Format every line of the material below as a numbered list, omitting any blank lines.

━━━ EXERCISE MATERIAL

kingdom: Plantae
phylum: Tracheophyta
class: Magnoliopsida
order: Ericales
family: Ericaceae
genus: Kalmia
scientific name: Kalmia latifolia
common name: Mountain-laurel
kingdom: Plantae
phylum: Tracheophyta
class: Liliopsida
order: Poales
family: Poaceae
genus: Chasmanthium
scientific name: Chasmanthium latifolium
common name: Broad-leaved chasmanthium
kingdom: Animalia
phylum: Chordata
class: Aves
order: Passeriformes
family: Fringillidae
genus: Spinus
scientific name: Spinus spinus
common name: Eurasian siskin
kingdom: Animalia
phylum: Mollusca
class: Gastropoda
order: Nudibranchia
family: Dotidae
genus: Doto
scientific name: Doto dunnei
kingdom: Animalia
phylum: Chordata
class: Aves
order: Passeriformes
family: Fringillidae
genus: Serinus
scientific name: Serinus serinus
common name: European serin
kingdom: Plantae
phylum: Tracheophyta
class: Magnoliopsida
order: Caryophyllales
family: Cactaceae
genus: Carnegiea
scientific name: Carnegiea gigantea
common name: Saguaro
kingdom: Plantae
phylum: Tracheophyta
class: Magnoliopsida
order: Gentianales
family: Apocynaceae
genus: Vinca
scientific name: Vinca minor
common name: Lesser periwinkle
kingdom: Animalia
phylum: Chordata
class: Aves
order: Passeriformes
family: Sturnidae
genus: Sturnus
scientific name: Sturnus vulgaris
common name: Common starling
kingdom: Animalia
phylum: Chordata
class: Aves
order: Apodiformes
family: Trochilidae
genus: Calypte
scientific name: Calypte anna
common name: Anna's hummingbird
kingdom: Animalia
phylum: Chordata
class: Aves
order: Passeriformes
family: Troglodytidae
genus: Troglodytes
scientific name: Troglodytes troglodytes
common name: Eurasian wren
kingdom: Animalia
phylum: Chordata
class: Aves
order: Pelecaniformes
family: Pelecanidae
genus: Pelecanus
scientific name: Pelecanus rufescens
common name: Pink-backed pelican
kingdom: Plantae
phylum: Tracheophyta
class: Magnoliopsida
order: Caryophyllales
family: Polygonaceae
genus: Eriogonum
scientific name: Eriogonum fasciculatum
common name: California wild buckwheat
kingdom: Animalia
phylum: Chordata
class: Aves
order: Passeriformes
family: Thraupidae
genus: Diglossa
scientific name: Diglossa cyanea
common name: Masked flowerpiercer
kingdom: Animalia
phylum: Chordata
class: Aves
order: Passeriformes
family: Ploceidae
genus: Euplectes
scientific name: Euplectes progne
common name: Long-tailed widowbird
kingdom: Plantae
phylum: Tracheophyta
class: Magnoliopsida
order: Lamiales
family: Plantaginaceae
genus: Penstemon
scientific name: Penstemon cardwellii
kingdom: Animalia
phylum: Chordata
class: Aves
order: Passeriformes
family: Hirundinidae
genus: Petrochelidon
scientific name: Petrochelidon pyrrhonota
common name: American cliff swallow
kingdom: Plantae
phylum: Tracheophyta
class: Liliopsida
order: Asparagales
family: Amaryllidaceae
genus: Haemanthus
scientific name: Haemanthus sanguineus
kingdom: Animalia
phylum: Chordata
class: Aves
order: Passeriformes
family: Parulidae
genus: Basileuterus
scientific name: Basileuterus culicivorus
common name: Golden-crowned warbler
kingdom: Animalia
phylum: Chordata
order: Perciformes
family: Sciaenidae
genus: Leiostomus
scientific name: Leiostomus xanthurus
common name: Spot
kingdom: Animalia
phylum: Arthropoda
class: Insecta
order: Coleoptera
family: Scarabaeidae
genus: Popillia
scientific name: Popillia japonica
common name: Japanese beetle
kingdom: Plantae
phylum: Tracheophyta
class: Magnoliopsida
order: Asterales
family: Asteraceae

━━━━━━

COMPLETE RESPONSE:
1. kingdom: Plantae
2. phylum: Tracheophyta
3. class: Magnoliopsida
4. order: Ericales
5. family: Ericaceae
6. genus: Kalmia
7. scientific name: Kalmia latifolia
8. common name: Mountain-laurel
9. kingdom: Plantae
10. phylum: Tracheophyta
11. class: Liliopsida
12. order: Poales
13. family: Poaceae
14. genus: Chasmanthium
15. scientific name: Chasmanthium latifolium
16. common name: Broad-leaved chasmanthium
17. kingdom: Animalia
18. phylum: Chordata
19. class: Aves
20. order: Passeriformes
21. family: Fringillidae
22. genus: Spinus
23. scientific name: Spinus spinus
24. common name: Eurasian siskin
25. kingdom: Animalia
26. phylum: Mollusca
27. class: Gastropoda
28. order: Nudibranchia
29. family: Dotidae
30. genus: Doto
31. scientific name: Doto dunnei
32. kingdom: Animalia
33. phylum: Chordata
34. class: Aves
35. order: Passeriformes
36. family: Fringillidae
37. genus: Serinus
38. scientific name: Serinus serinus
39. common name: European serin
40. kingdom: Plantae
41. phylum: Tracheophyta
42. class: Magnoliopsida
43. order: Caryophyllales
44. family: Cactaceae
45. genus: Carnegiea
46. scientific name: Carnegiea gigantea
47. common name: Saguaro
48. kingdom: Plantae
49. phylum: Tracheophyta
50. class: Magnoliopsida
51. order: Gentianales
52. family: Apocynaceae
53. genus: Vinca
54. scientific name: Vinca minor
55. common name: Lesser periwinkle
56. kingdom: Animalia
57. phylum: Chordata
58. class: Aves
59. order: Passeriformes
60. family: Sturnidae
61. genus: Sturnus
62. scientific name: Sturnus vulgaris
63. common name: Common starling
64. kingdom: Animalia
65. phylum: Chordata
66. class: Aves
67. order: Apodiformes
68. family: Trochilidae
69. genus: Calypte
70. scientific name: Calypte anna
71. common name: Anna's hummingbird
72. kingdom: Animalia
73. phylum: Chordata
74. class: Aves
75. order: Passeriformes
76. family: Troglodytidae
77. genus: Troglodytes
78. scientific name: Troglodytes troglodytes
79. common name: Eurasian wren
80. kingdom: Animalia
81. phylum: Chordata
82. class: Aves
83. order: Pelecaniformes
84. family: Pelecanidae
85. genus: Pelecanus
86. scientific name: Pelecanus rufescens
87. common name: Pink-backed pelican
88. kingdom: Plantae
89. phylum: Tracheophyta
90. class: Magnoliopsida
91. order: Caryophyllales
92. family: Polygonaceae
93. genus: Eriogonum
94. scientific name: Eriogonum fasciculatum
95. common name: California wild buckwheat
96. kingdom: Animalia
97. phylum: Chordata
98. class: Aves
99. order: Passeriformes
100. family: Thraupidae
101. genus: Diglossa
102. scientific name: Diglossa cyanea
103. common name: Masked flowerpiercer
104. kingdom: Animalia
105. phylum: Chordata
106. class: Aves
107. order: Passeriformes
108. family: Ploceidae
109. genus: Euplectes
110. scientific name: Euplectes progne
111. common name: Long-tailed widowbird
112. kingdom: Plantae
113. phylum: Tracheophyta
114. class: Magnoliopsida
115. order: Lamiales
116. family: Plantaginaceae
117. genus: Penstemon
118. scientific name: Penstemon cardwellii
119. kingdom: Animalia
120. phylum: Chordata
121. class: Aves
122. order: Passeriformes
123. family: Hirundinidae
124. genus: Petrochelidon
125. scientific name: Petrochelidon pyrrhonota
126. common name: American cliff swallow
127. kingdom: Plantae
128. phylum: Tracheophyta
129. class: Liliopsida
130. order: Asparagales
131. family: Amaryllidaceae
132. genus: Haemanthus
133. scientific name: Haemanthus sanguineus
134. kingdom: Animalia
135. phylum: Chordata
136. class: Aves
137. order: Passeriformes
138. family: Parulidae
139. genus: Basileuterus
140. scientific name: Basileuterus culicivorus
141. common name: Golden-crowned warbler
142. kingdom: Animalia
143. phylum: Chordata
144. order: Perciformes
145. family: Sciaenidae
146. genus: Leiostomus
147. scientific name: Leiostomus xanthurus
148. common name: Spot
149. kingdom: Animalia
150. phylum: Arthropoda
151. class: Insecta
152. order: Coleoptera
153. family: Scarabaeidae
154. genus: Popillia
155. scientific name: Popillia japonica
156. common name: Japanese beetle
157. kingdom: Plantae
158. phylum: Tracheophyta
159. class: Magnoliopsida
160. order: Asterales
161. family: Asteraceae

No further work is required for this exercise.